═══ Testo da analizzare

Italia
Le riflessioni sul numero del filosofo Piero Martinetti. Ragione e sensibilità
L'Osservatore Romano
(Carlo Maria Polvani) A torto o a ragione, Piero Martinetti (1872-1943) è considerato uno dei pensatori italiani più creativi del primo Novecento. Indubbiamente, il filosofo piemontese si distinse per l’originalità e persino per l’eccentricità, almeno per quell’epoca, di alcune sue scelte: basti pensare ai suoi studi sulla razionalità degli animali o alla sua passione per la più antica tradizione filosofica indiana, la Sākhya, che lo influenzò nella sua opzione in favore del vegetarianismo e dell’animalismo.
Strenuo oppositore della prima guerra mondiale, nel 1923 rinunciò alla nomina alla Reale Accademia dei Lincei, nel 1925 non aderì né al manifesto degli intellettuali fascisti di Giovanni Gentile né al manifesto degli intellettuali antifascisti di Benedetto Croce e, nel 1931, fu il solo filosofo universitario a rifiutarsi di firmare il giuramento di fedeltà al fascismo. Bandito dall’insegnamento, diresse in vesti officiose la «Rivista di filosofia» e scrisse Gesù Cristo e il Cristianesimo e Il Vangelo, che furono messi all’indice dal 1937, in quanto riducevano la figura di Gesù a quella di un maestro ebraico propositore di una dottrina sapienziale e moraleggiante.
Questi atteggiamenti iconoclastici rendono ancora più intrigante la decisione dall’editrice Castelvecchi di ripubblicare — con una prefazione di Niccolò Argentieri — un affascinante articolo che Martinetti pubblicò nel 1927 con il titolo Il numero. L’obiettivo che il filosofo di Pont Canavese si prefissava in tale breve saggio era quello di esplorare il concetto di numero da una prospettiva genuinamente gnoseologica, ossia di indagare l’origine del linguaggio numerico per capire se esso precedesse l’esperienza — e, quindi, era da ritenersi innato all’uomo — o se esso derivasse dall’esperienza e, pertanto, era da considerarsi di origine empirica.

══════
═══ Dati forniti

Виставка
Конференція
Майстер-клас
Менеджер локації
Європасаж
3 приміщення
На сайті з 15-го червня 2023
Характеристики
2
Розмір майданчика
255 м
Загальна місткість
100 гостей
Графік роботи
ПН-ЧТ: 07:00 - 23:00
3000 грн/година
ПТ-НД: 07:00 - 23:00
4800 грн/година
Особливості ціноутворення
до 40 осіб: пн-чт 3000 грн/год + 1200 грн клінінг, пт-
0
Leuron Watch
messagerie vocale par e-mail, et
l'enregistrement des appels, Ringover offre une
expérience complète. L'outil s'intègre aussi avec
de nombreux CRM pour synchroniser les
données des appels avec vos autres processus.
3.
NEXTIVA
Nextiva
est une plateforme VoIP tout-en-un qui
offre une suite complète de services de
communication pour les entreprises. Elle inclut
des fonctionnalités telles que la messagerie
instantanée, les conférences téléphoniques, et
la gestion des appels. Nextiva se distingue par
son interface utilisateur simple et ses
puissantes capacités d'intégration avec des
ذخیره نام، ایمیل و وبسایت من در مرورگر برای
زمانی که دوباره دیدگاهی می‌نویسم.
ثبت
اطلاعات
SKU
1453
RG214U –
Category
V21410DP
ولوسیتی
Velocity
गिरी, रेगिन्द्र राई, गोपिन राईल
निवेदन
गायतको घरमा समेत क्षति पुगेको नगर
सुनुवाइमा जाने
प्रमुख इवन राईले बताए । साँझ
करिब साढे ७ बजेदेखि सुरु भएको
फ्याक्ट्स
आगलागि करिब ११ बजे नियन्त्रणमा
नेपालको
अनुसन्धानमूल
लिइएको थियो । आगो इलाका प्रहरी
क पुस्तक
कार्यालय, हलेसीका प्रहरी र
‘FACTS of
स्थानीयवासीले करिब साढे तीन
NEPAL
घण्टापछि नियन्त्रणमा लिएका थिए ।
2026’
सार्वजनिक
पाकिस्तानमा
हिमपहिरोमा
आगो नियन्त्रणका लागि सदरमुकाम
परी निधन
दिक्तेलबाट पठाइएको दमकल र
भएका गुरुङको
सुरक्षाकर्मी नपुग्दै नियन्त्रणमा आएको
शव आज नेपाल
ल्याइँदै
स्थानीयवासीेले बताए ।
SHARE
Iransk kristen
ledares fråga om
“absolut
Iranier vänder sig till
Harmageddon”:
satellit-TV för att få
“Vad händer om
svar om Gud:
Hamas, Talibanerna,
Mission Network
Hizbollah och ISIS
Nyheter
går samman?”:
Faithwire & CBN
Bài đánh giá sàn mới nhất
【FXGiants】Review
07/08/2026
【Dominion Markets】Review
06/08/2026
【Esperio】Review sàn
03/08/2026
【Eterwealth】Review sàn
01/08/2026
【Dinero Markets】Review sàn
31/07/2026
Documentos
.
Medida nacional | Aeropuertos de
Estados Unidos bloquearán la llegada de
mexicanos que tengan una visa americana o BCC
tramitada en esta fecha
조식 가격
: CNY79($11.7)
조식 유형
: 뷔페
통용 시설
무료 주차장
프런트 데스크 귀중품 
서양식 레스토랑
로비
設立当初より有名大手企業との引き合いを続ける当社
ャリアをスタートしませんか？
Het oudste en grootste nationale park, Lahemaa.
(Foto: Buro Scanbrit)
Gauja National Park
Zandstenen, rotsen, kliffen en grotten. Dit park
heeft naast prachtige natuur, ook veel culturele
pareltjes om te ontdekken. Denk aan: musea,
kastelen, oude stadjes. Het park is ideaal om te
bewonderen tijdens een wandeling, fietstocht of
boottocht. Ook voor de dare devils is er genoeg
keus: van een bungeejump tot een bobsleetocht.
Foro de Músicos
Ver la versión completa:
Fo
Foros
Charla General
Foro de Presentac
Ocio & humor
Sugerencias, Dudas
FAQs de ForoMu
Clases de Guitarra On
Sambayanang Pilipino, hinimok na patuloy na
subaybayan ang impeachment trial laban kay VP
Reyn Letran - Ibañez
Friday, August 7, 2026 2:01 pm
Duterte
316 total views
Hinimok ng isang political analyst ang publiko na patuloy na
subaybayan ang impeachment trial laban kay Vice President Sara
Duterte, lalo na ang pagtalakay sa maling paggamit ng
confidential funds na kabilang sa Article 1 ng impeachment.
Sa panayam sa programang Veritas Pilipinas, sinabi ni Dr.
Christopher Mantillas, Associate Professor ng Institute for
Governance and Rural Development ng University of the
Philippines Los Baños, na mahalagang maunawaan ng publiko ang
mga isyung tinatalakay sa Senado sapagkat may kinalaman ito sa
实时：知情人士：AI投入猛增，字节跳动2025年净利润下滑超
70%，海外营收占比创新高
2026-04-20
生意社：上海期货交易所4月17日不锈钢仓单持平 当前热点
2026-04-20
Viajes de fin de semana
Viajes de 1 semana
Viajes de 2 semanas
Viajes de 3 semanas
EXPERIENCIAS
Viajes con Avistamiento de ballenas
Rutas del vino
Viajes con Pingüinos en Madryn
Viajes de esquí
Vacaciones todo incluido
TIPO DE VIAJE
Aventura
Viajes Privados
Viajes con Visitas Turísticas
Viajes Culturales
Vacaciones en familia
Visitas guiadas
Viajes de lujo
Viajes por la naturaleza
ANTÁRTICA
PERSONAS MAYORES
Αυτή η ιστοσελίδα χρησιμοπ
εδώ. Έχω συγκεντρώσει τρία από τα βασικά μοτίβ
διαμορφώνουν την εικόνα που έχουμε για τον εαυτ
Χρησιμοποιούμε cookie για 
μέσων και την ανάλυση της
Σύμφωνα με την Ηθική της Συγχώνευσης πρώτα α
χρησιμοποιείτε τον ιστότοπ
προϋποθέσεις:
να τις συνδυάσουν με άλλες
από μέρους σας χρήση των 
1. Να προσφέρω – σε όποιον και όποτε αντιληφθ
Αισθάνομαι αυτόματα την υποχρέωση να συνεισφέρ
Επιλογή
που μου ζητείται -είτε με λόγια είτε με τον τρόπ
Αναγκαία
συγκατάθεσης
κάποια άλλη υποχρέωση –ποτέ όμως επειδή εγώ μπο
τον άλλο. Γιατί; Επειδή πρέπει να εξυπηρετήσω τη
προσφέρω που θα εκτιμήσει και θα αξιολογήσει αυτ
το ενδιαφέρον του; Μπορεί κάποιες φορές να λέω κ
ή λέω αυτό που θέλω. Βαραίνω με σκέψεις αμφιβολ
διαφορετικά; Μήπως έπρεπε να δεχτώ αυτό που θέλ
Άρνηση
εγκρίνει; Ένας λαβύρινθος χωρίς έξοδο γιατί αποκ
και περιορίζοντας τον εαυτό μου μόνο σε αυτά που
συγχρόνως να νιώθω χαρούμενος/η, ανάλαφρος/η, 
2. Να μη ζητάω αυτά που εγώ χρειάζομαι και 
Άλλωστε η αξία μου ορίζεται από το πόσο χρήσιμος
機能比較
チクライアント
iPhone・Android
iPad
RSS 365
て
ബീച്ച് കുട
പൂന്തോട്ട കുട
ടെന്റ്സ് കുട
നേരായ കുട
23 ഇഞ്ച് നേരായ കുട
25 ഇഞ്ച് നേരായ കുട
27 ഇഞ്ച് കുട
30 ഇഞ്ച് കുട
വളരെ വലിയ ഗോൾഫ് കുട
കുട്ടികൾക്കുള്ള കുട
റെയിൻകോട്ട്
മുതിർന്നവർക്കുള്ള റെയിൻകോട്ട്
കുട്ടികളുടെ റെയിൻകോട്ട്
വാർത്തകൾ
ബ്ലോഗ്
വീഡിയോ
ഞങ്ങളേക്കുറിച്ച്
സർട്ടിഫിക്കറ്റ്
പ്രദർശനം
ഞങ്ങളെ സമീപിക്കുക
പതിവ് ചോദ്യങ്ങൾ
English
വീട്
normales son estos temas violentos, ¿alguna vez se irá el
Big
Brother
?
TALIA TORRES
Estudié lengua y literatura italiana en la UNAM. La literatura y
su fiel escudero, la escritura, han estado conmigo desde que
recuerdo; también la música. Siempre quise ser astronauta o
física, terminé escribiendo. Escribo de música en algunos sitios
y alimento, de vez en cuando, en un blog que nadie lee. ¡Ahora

══════

▶ Compito
Quali scritti di Piero Martinetti vengono citati per titolo nell'articolo sul filosofo? Il materiale non ha alcun ruolo in questo lavoro.

▶ Soluzione
- Gesù Cristo e il Cristianesimo
- Il Vangelo
- Il numero